**DIRECTIONS:** Without omitting anything, return the records precisely as given.

**DATASET EXCERPTS:**

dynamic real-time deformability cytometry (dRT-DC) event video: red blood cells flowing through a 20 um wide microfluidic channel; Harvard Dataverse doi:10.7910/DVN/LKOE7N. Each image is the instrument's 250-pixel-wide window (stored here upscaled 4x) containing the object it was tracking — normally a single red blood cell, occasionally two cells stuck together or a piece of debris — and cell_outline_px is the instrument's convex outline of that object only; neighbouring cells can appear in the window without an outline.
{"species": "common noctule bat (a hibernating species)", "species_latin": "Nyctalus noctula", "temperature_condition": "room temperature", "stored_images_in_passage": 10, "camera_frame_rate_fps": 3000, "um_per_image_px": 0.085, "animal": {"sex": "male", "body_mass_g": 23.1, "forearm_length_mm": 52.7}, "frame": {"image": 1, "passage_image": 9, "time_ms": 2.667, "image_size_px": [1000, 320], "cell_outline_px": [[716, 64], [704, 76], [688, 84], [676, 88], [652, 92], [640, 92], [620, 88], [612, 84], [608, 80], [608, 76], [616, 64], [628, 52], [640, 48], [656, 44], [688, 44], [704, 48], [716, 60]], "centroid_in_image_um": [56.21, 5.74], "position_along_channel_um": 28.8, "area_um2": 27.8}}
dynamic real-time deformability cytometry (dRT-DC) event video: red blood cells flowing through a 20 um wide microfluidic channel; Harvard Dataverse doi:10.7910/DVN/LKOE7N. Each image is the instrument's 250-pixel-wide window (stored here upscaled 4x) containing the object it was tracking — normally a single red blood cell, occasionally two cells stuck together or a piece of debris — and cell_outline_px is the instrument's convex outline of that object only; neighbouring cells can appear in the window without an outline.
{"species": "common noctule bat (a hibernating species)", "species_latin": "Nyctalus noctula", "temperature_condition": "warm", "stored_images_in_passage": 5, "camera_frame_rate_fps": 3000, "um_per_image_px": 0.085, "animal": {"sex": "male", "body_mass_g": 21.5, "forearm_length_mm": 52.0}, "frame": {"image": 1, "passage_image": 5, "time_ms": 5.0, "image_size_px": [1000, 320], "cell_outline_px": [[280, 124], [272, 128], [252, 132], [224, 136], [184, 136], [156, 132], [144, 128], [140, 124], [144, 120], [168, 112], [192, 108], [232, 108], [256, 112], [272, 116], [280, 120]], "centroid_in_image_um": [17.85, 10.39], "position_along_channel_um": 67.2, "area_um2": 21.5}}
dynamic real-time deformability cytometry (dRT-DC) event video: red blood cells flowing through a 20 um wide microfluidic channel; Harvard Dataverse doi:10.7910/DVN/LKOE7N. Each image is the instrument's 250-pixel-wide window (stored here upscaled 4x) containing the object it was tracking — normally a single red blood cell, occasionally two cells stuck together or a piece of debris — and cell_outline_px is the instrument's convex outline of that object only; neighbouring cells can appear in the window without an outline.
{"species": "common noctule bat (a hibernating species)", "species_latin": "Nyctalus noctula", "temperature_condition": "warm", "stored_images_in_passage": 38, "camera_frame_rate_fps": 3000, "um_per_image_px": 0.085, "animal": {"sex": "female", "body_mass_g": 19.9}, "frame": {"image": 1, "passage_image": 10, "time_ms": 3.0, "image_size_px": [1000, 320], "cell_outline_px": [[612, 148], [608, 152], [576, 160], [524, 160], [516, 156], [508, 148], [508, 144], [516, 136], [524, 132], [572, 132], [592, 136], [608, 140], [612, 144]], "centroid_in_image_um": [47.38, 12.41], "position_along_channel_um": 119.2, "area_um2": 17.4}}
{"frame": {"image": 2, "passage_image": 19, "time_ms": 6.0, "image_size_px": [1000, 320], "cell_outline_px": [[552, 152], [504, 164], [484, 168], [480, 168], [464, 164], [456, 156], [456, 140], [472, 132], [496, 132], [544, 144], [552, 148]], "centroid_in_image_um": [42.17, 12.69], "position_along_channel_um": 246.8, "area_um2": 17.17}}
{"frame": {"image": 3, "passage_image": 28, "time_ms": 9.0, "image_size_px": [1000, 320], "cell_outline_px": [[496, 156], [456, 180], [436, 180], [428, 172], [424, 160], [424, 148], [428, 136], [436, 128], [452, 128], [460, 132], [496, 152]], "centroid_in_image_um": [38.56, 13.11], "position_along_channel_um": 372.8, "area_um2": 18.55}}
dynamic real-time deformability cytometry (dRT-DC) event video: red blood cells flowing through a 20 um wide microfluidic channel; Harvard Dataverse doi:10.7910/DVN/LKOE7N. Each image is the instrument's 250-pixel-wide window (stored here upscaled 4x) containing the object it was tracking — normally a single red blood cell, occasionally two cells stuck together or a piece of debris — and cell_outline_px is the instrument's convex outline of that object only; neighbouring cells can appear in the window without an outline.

**ANSWER IN FULL:**
dynamic real-time deformability cytometry (dRT-DC) event video: red blood cells flowing through a 20 um wide microfluidic channel; Harvard Dataverse doi:10.7910/DVN/LKOE7N. Each image is the instrument's 250-pixel-wide window (stored here upscaled 4x) containing the object it was tracking — normally a single red blood cell, occasionally two cells stuck together or a piece of debris — and cell_outline_px is the instrument's convex outline of that object only; neighbouring cells can appear in the window without an outline.
{"species": "common noctule bat (a hibernating species)", "species_latin": "Nyctalus noctula", "temperature_condition": "room temperature", "stored_images_in_passage": 10, "camera_frame_rate_fps": 3000, "um_per_image_px": 0.085, "animal": {"sex": "male", "body_mass_g": 23.1, "forearm_length_mm": 52.7}, "frame": {"image": 1, "passage_image": 9, "time_ms": 2.667, "image_size_px": [1000, 320], "cell_outline_px": [[716, 64], [704, 76], [688, 84], [676, 88], [652, 92], [640, 92], [620, 88], [612, 84], [608, 80], [608, 76], [616, 64], [628, 52], [640, 48], [656, 44], [688, 44], [704, 48], [716, 60]], "centroid_in_image_um": [56.21, 5.74], "position_along_channel_um": 28.8, "area_um2": 27.8}}
dynamic real-time deformability cytometry (dRT-DC) event video: red blood cells flowing through a 20 um wide microfluidic channel; Harvard Dataverse doi:10.7910/DVN/LKOE7N. Each image is the instrument's 250-pixel-wide window (stored here upscaled 4x) containing the object it was tracking — normally a single red blood cell, occasionally two cells stuck together or a piece of debris — and cell_outline_px is the instrument's convex outline of that object only; neighbouring cells can appear in the window without an outline.
{"species": "common noctule bat (a hibernating species)", "species_latin": "Nyctalus noctula", "temperature_condition": "warm", "stored_images_in_passage": 5, "camera_frame_rate_fps": 3000, "um_per_image_px": 0.085, "animal": {"sex": "male", "body_mass_g": 21.5, "forearm_length_mm": 52.0}, "frame": {"image": 1, "passage_image": 5, "time_ms": 5.0, "image_size_px": [1000, 320], "cell_outline_px": [[280, 124], [272, 128], [252, 132], [224, 136], [184, 136], [156, 132], [144, 128], [140, 124], [144, 120], [168, 112], [192, 108], [232, 108], [256, 112], [272, 116], [280, 120]], "centroid_in_image_um": [17.85, 10.39], "position_along_channel_um": 67.2, "area_um2": 21.5}}
dynamic real-time deformability cytometry (dRT-DC) event video: red blood cells flowing through a 20 um wide microfluidic channel; Harvard Dataverse doi:10.7910/DVN/LKOE7N. Each image is the instrument's 250-pixel-wide window (stored here upscaled 4x) containing the object it was tracking — normally a single red blood cell, occasionally two cells stuck together or a piece of debris — and cell_outline_px is the instrument's convex outline of that object only; neighbouring cells can appear in the window without an outline.
{"species": "common noctule bat (a hibernating species)", "species_latin": "Nyctalus noctula", "temperature_condition": "warm", "stored_images_in_passage": 38, "camera_frame_rate_fps": 3000, "um_per_image_px": 0.085, "animal": {"sex": "female", "body_mass_g": 19.9}, "frame": {"image": 1, "passage_image": 10, "time_ms": 3.0, "image_size_px": [1000, 320], "cell_outline_px": [[612, 148], [608, 152], [576, 160], [524, 160], [516, 156], [508, 148], [508, 144], [516, 136], [524, 132], [572, 132], [592, 136], [608, 140], [612, 144]], "centroid_in_image_um": [47.38, 12.41], "position_along_channel_um": 119.2, "area_um2": 17.4}}
{"frame": {"image": 2, "passage_image": 19, "time_ms": 6.0, "image_size_px": [1000, 320], "cell_outline_px": [[552, 152], [504, 164], [484, 168], [480, 168], [464, 164], [456, 156], [456, 140], [472, 132], [496, 132], [544, 144], [552, 148]], "centroid_in_image_um": [42.17, 12.69], "position_along_channel_um": 246.8, "area_um2": 17.17}}
{"frame": {"image": 3, "passage_image": 28, "time_ms": 9.0, "image_size_px": [1000, 320], "cell_outline_px": [[496, 156], [456, 180], [436, 180], [428, 172], [424, 160], [424, 148], [428, 136], [436, 128], [452, 128], [460, 132], [496, 152]], "centroid_in_image_um": [38.56, 13.11], "position_along_channel_um": 372.8, "area_um2": 18.55}}
dynamic real-time deformability cytometry (dRT-DC) event video: red blood cells flowing through a 20 um wide microfluidic channel; Harvard Dataverse doi:10.7910/DVN/LKOE7N. Each image is the instrument's 250-pixel-wide window (stored here upscaled 4x) containing the object it was tracking — normally a single red blood cell, occasionally two cells stuck together or a piece of debris — and cell_outline_px is the instrument's convex outline of that object only; neighbouring cells can appear in the window without an outline.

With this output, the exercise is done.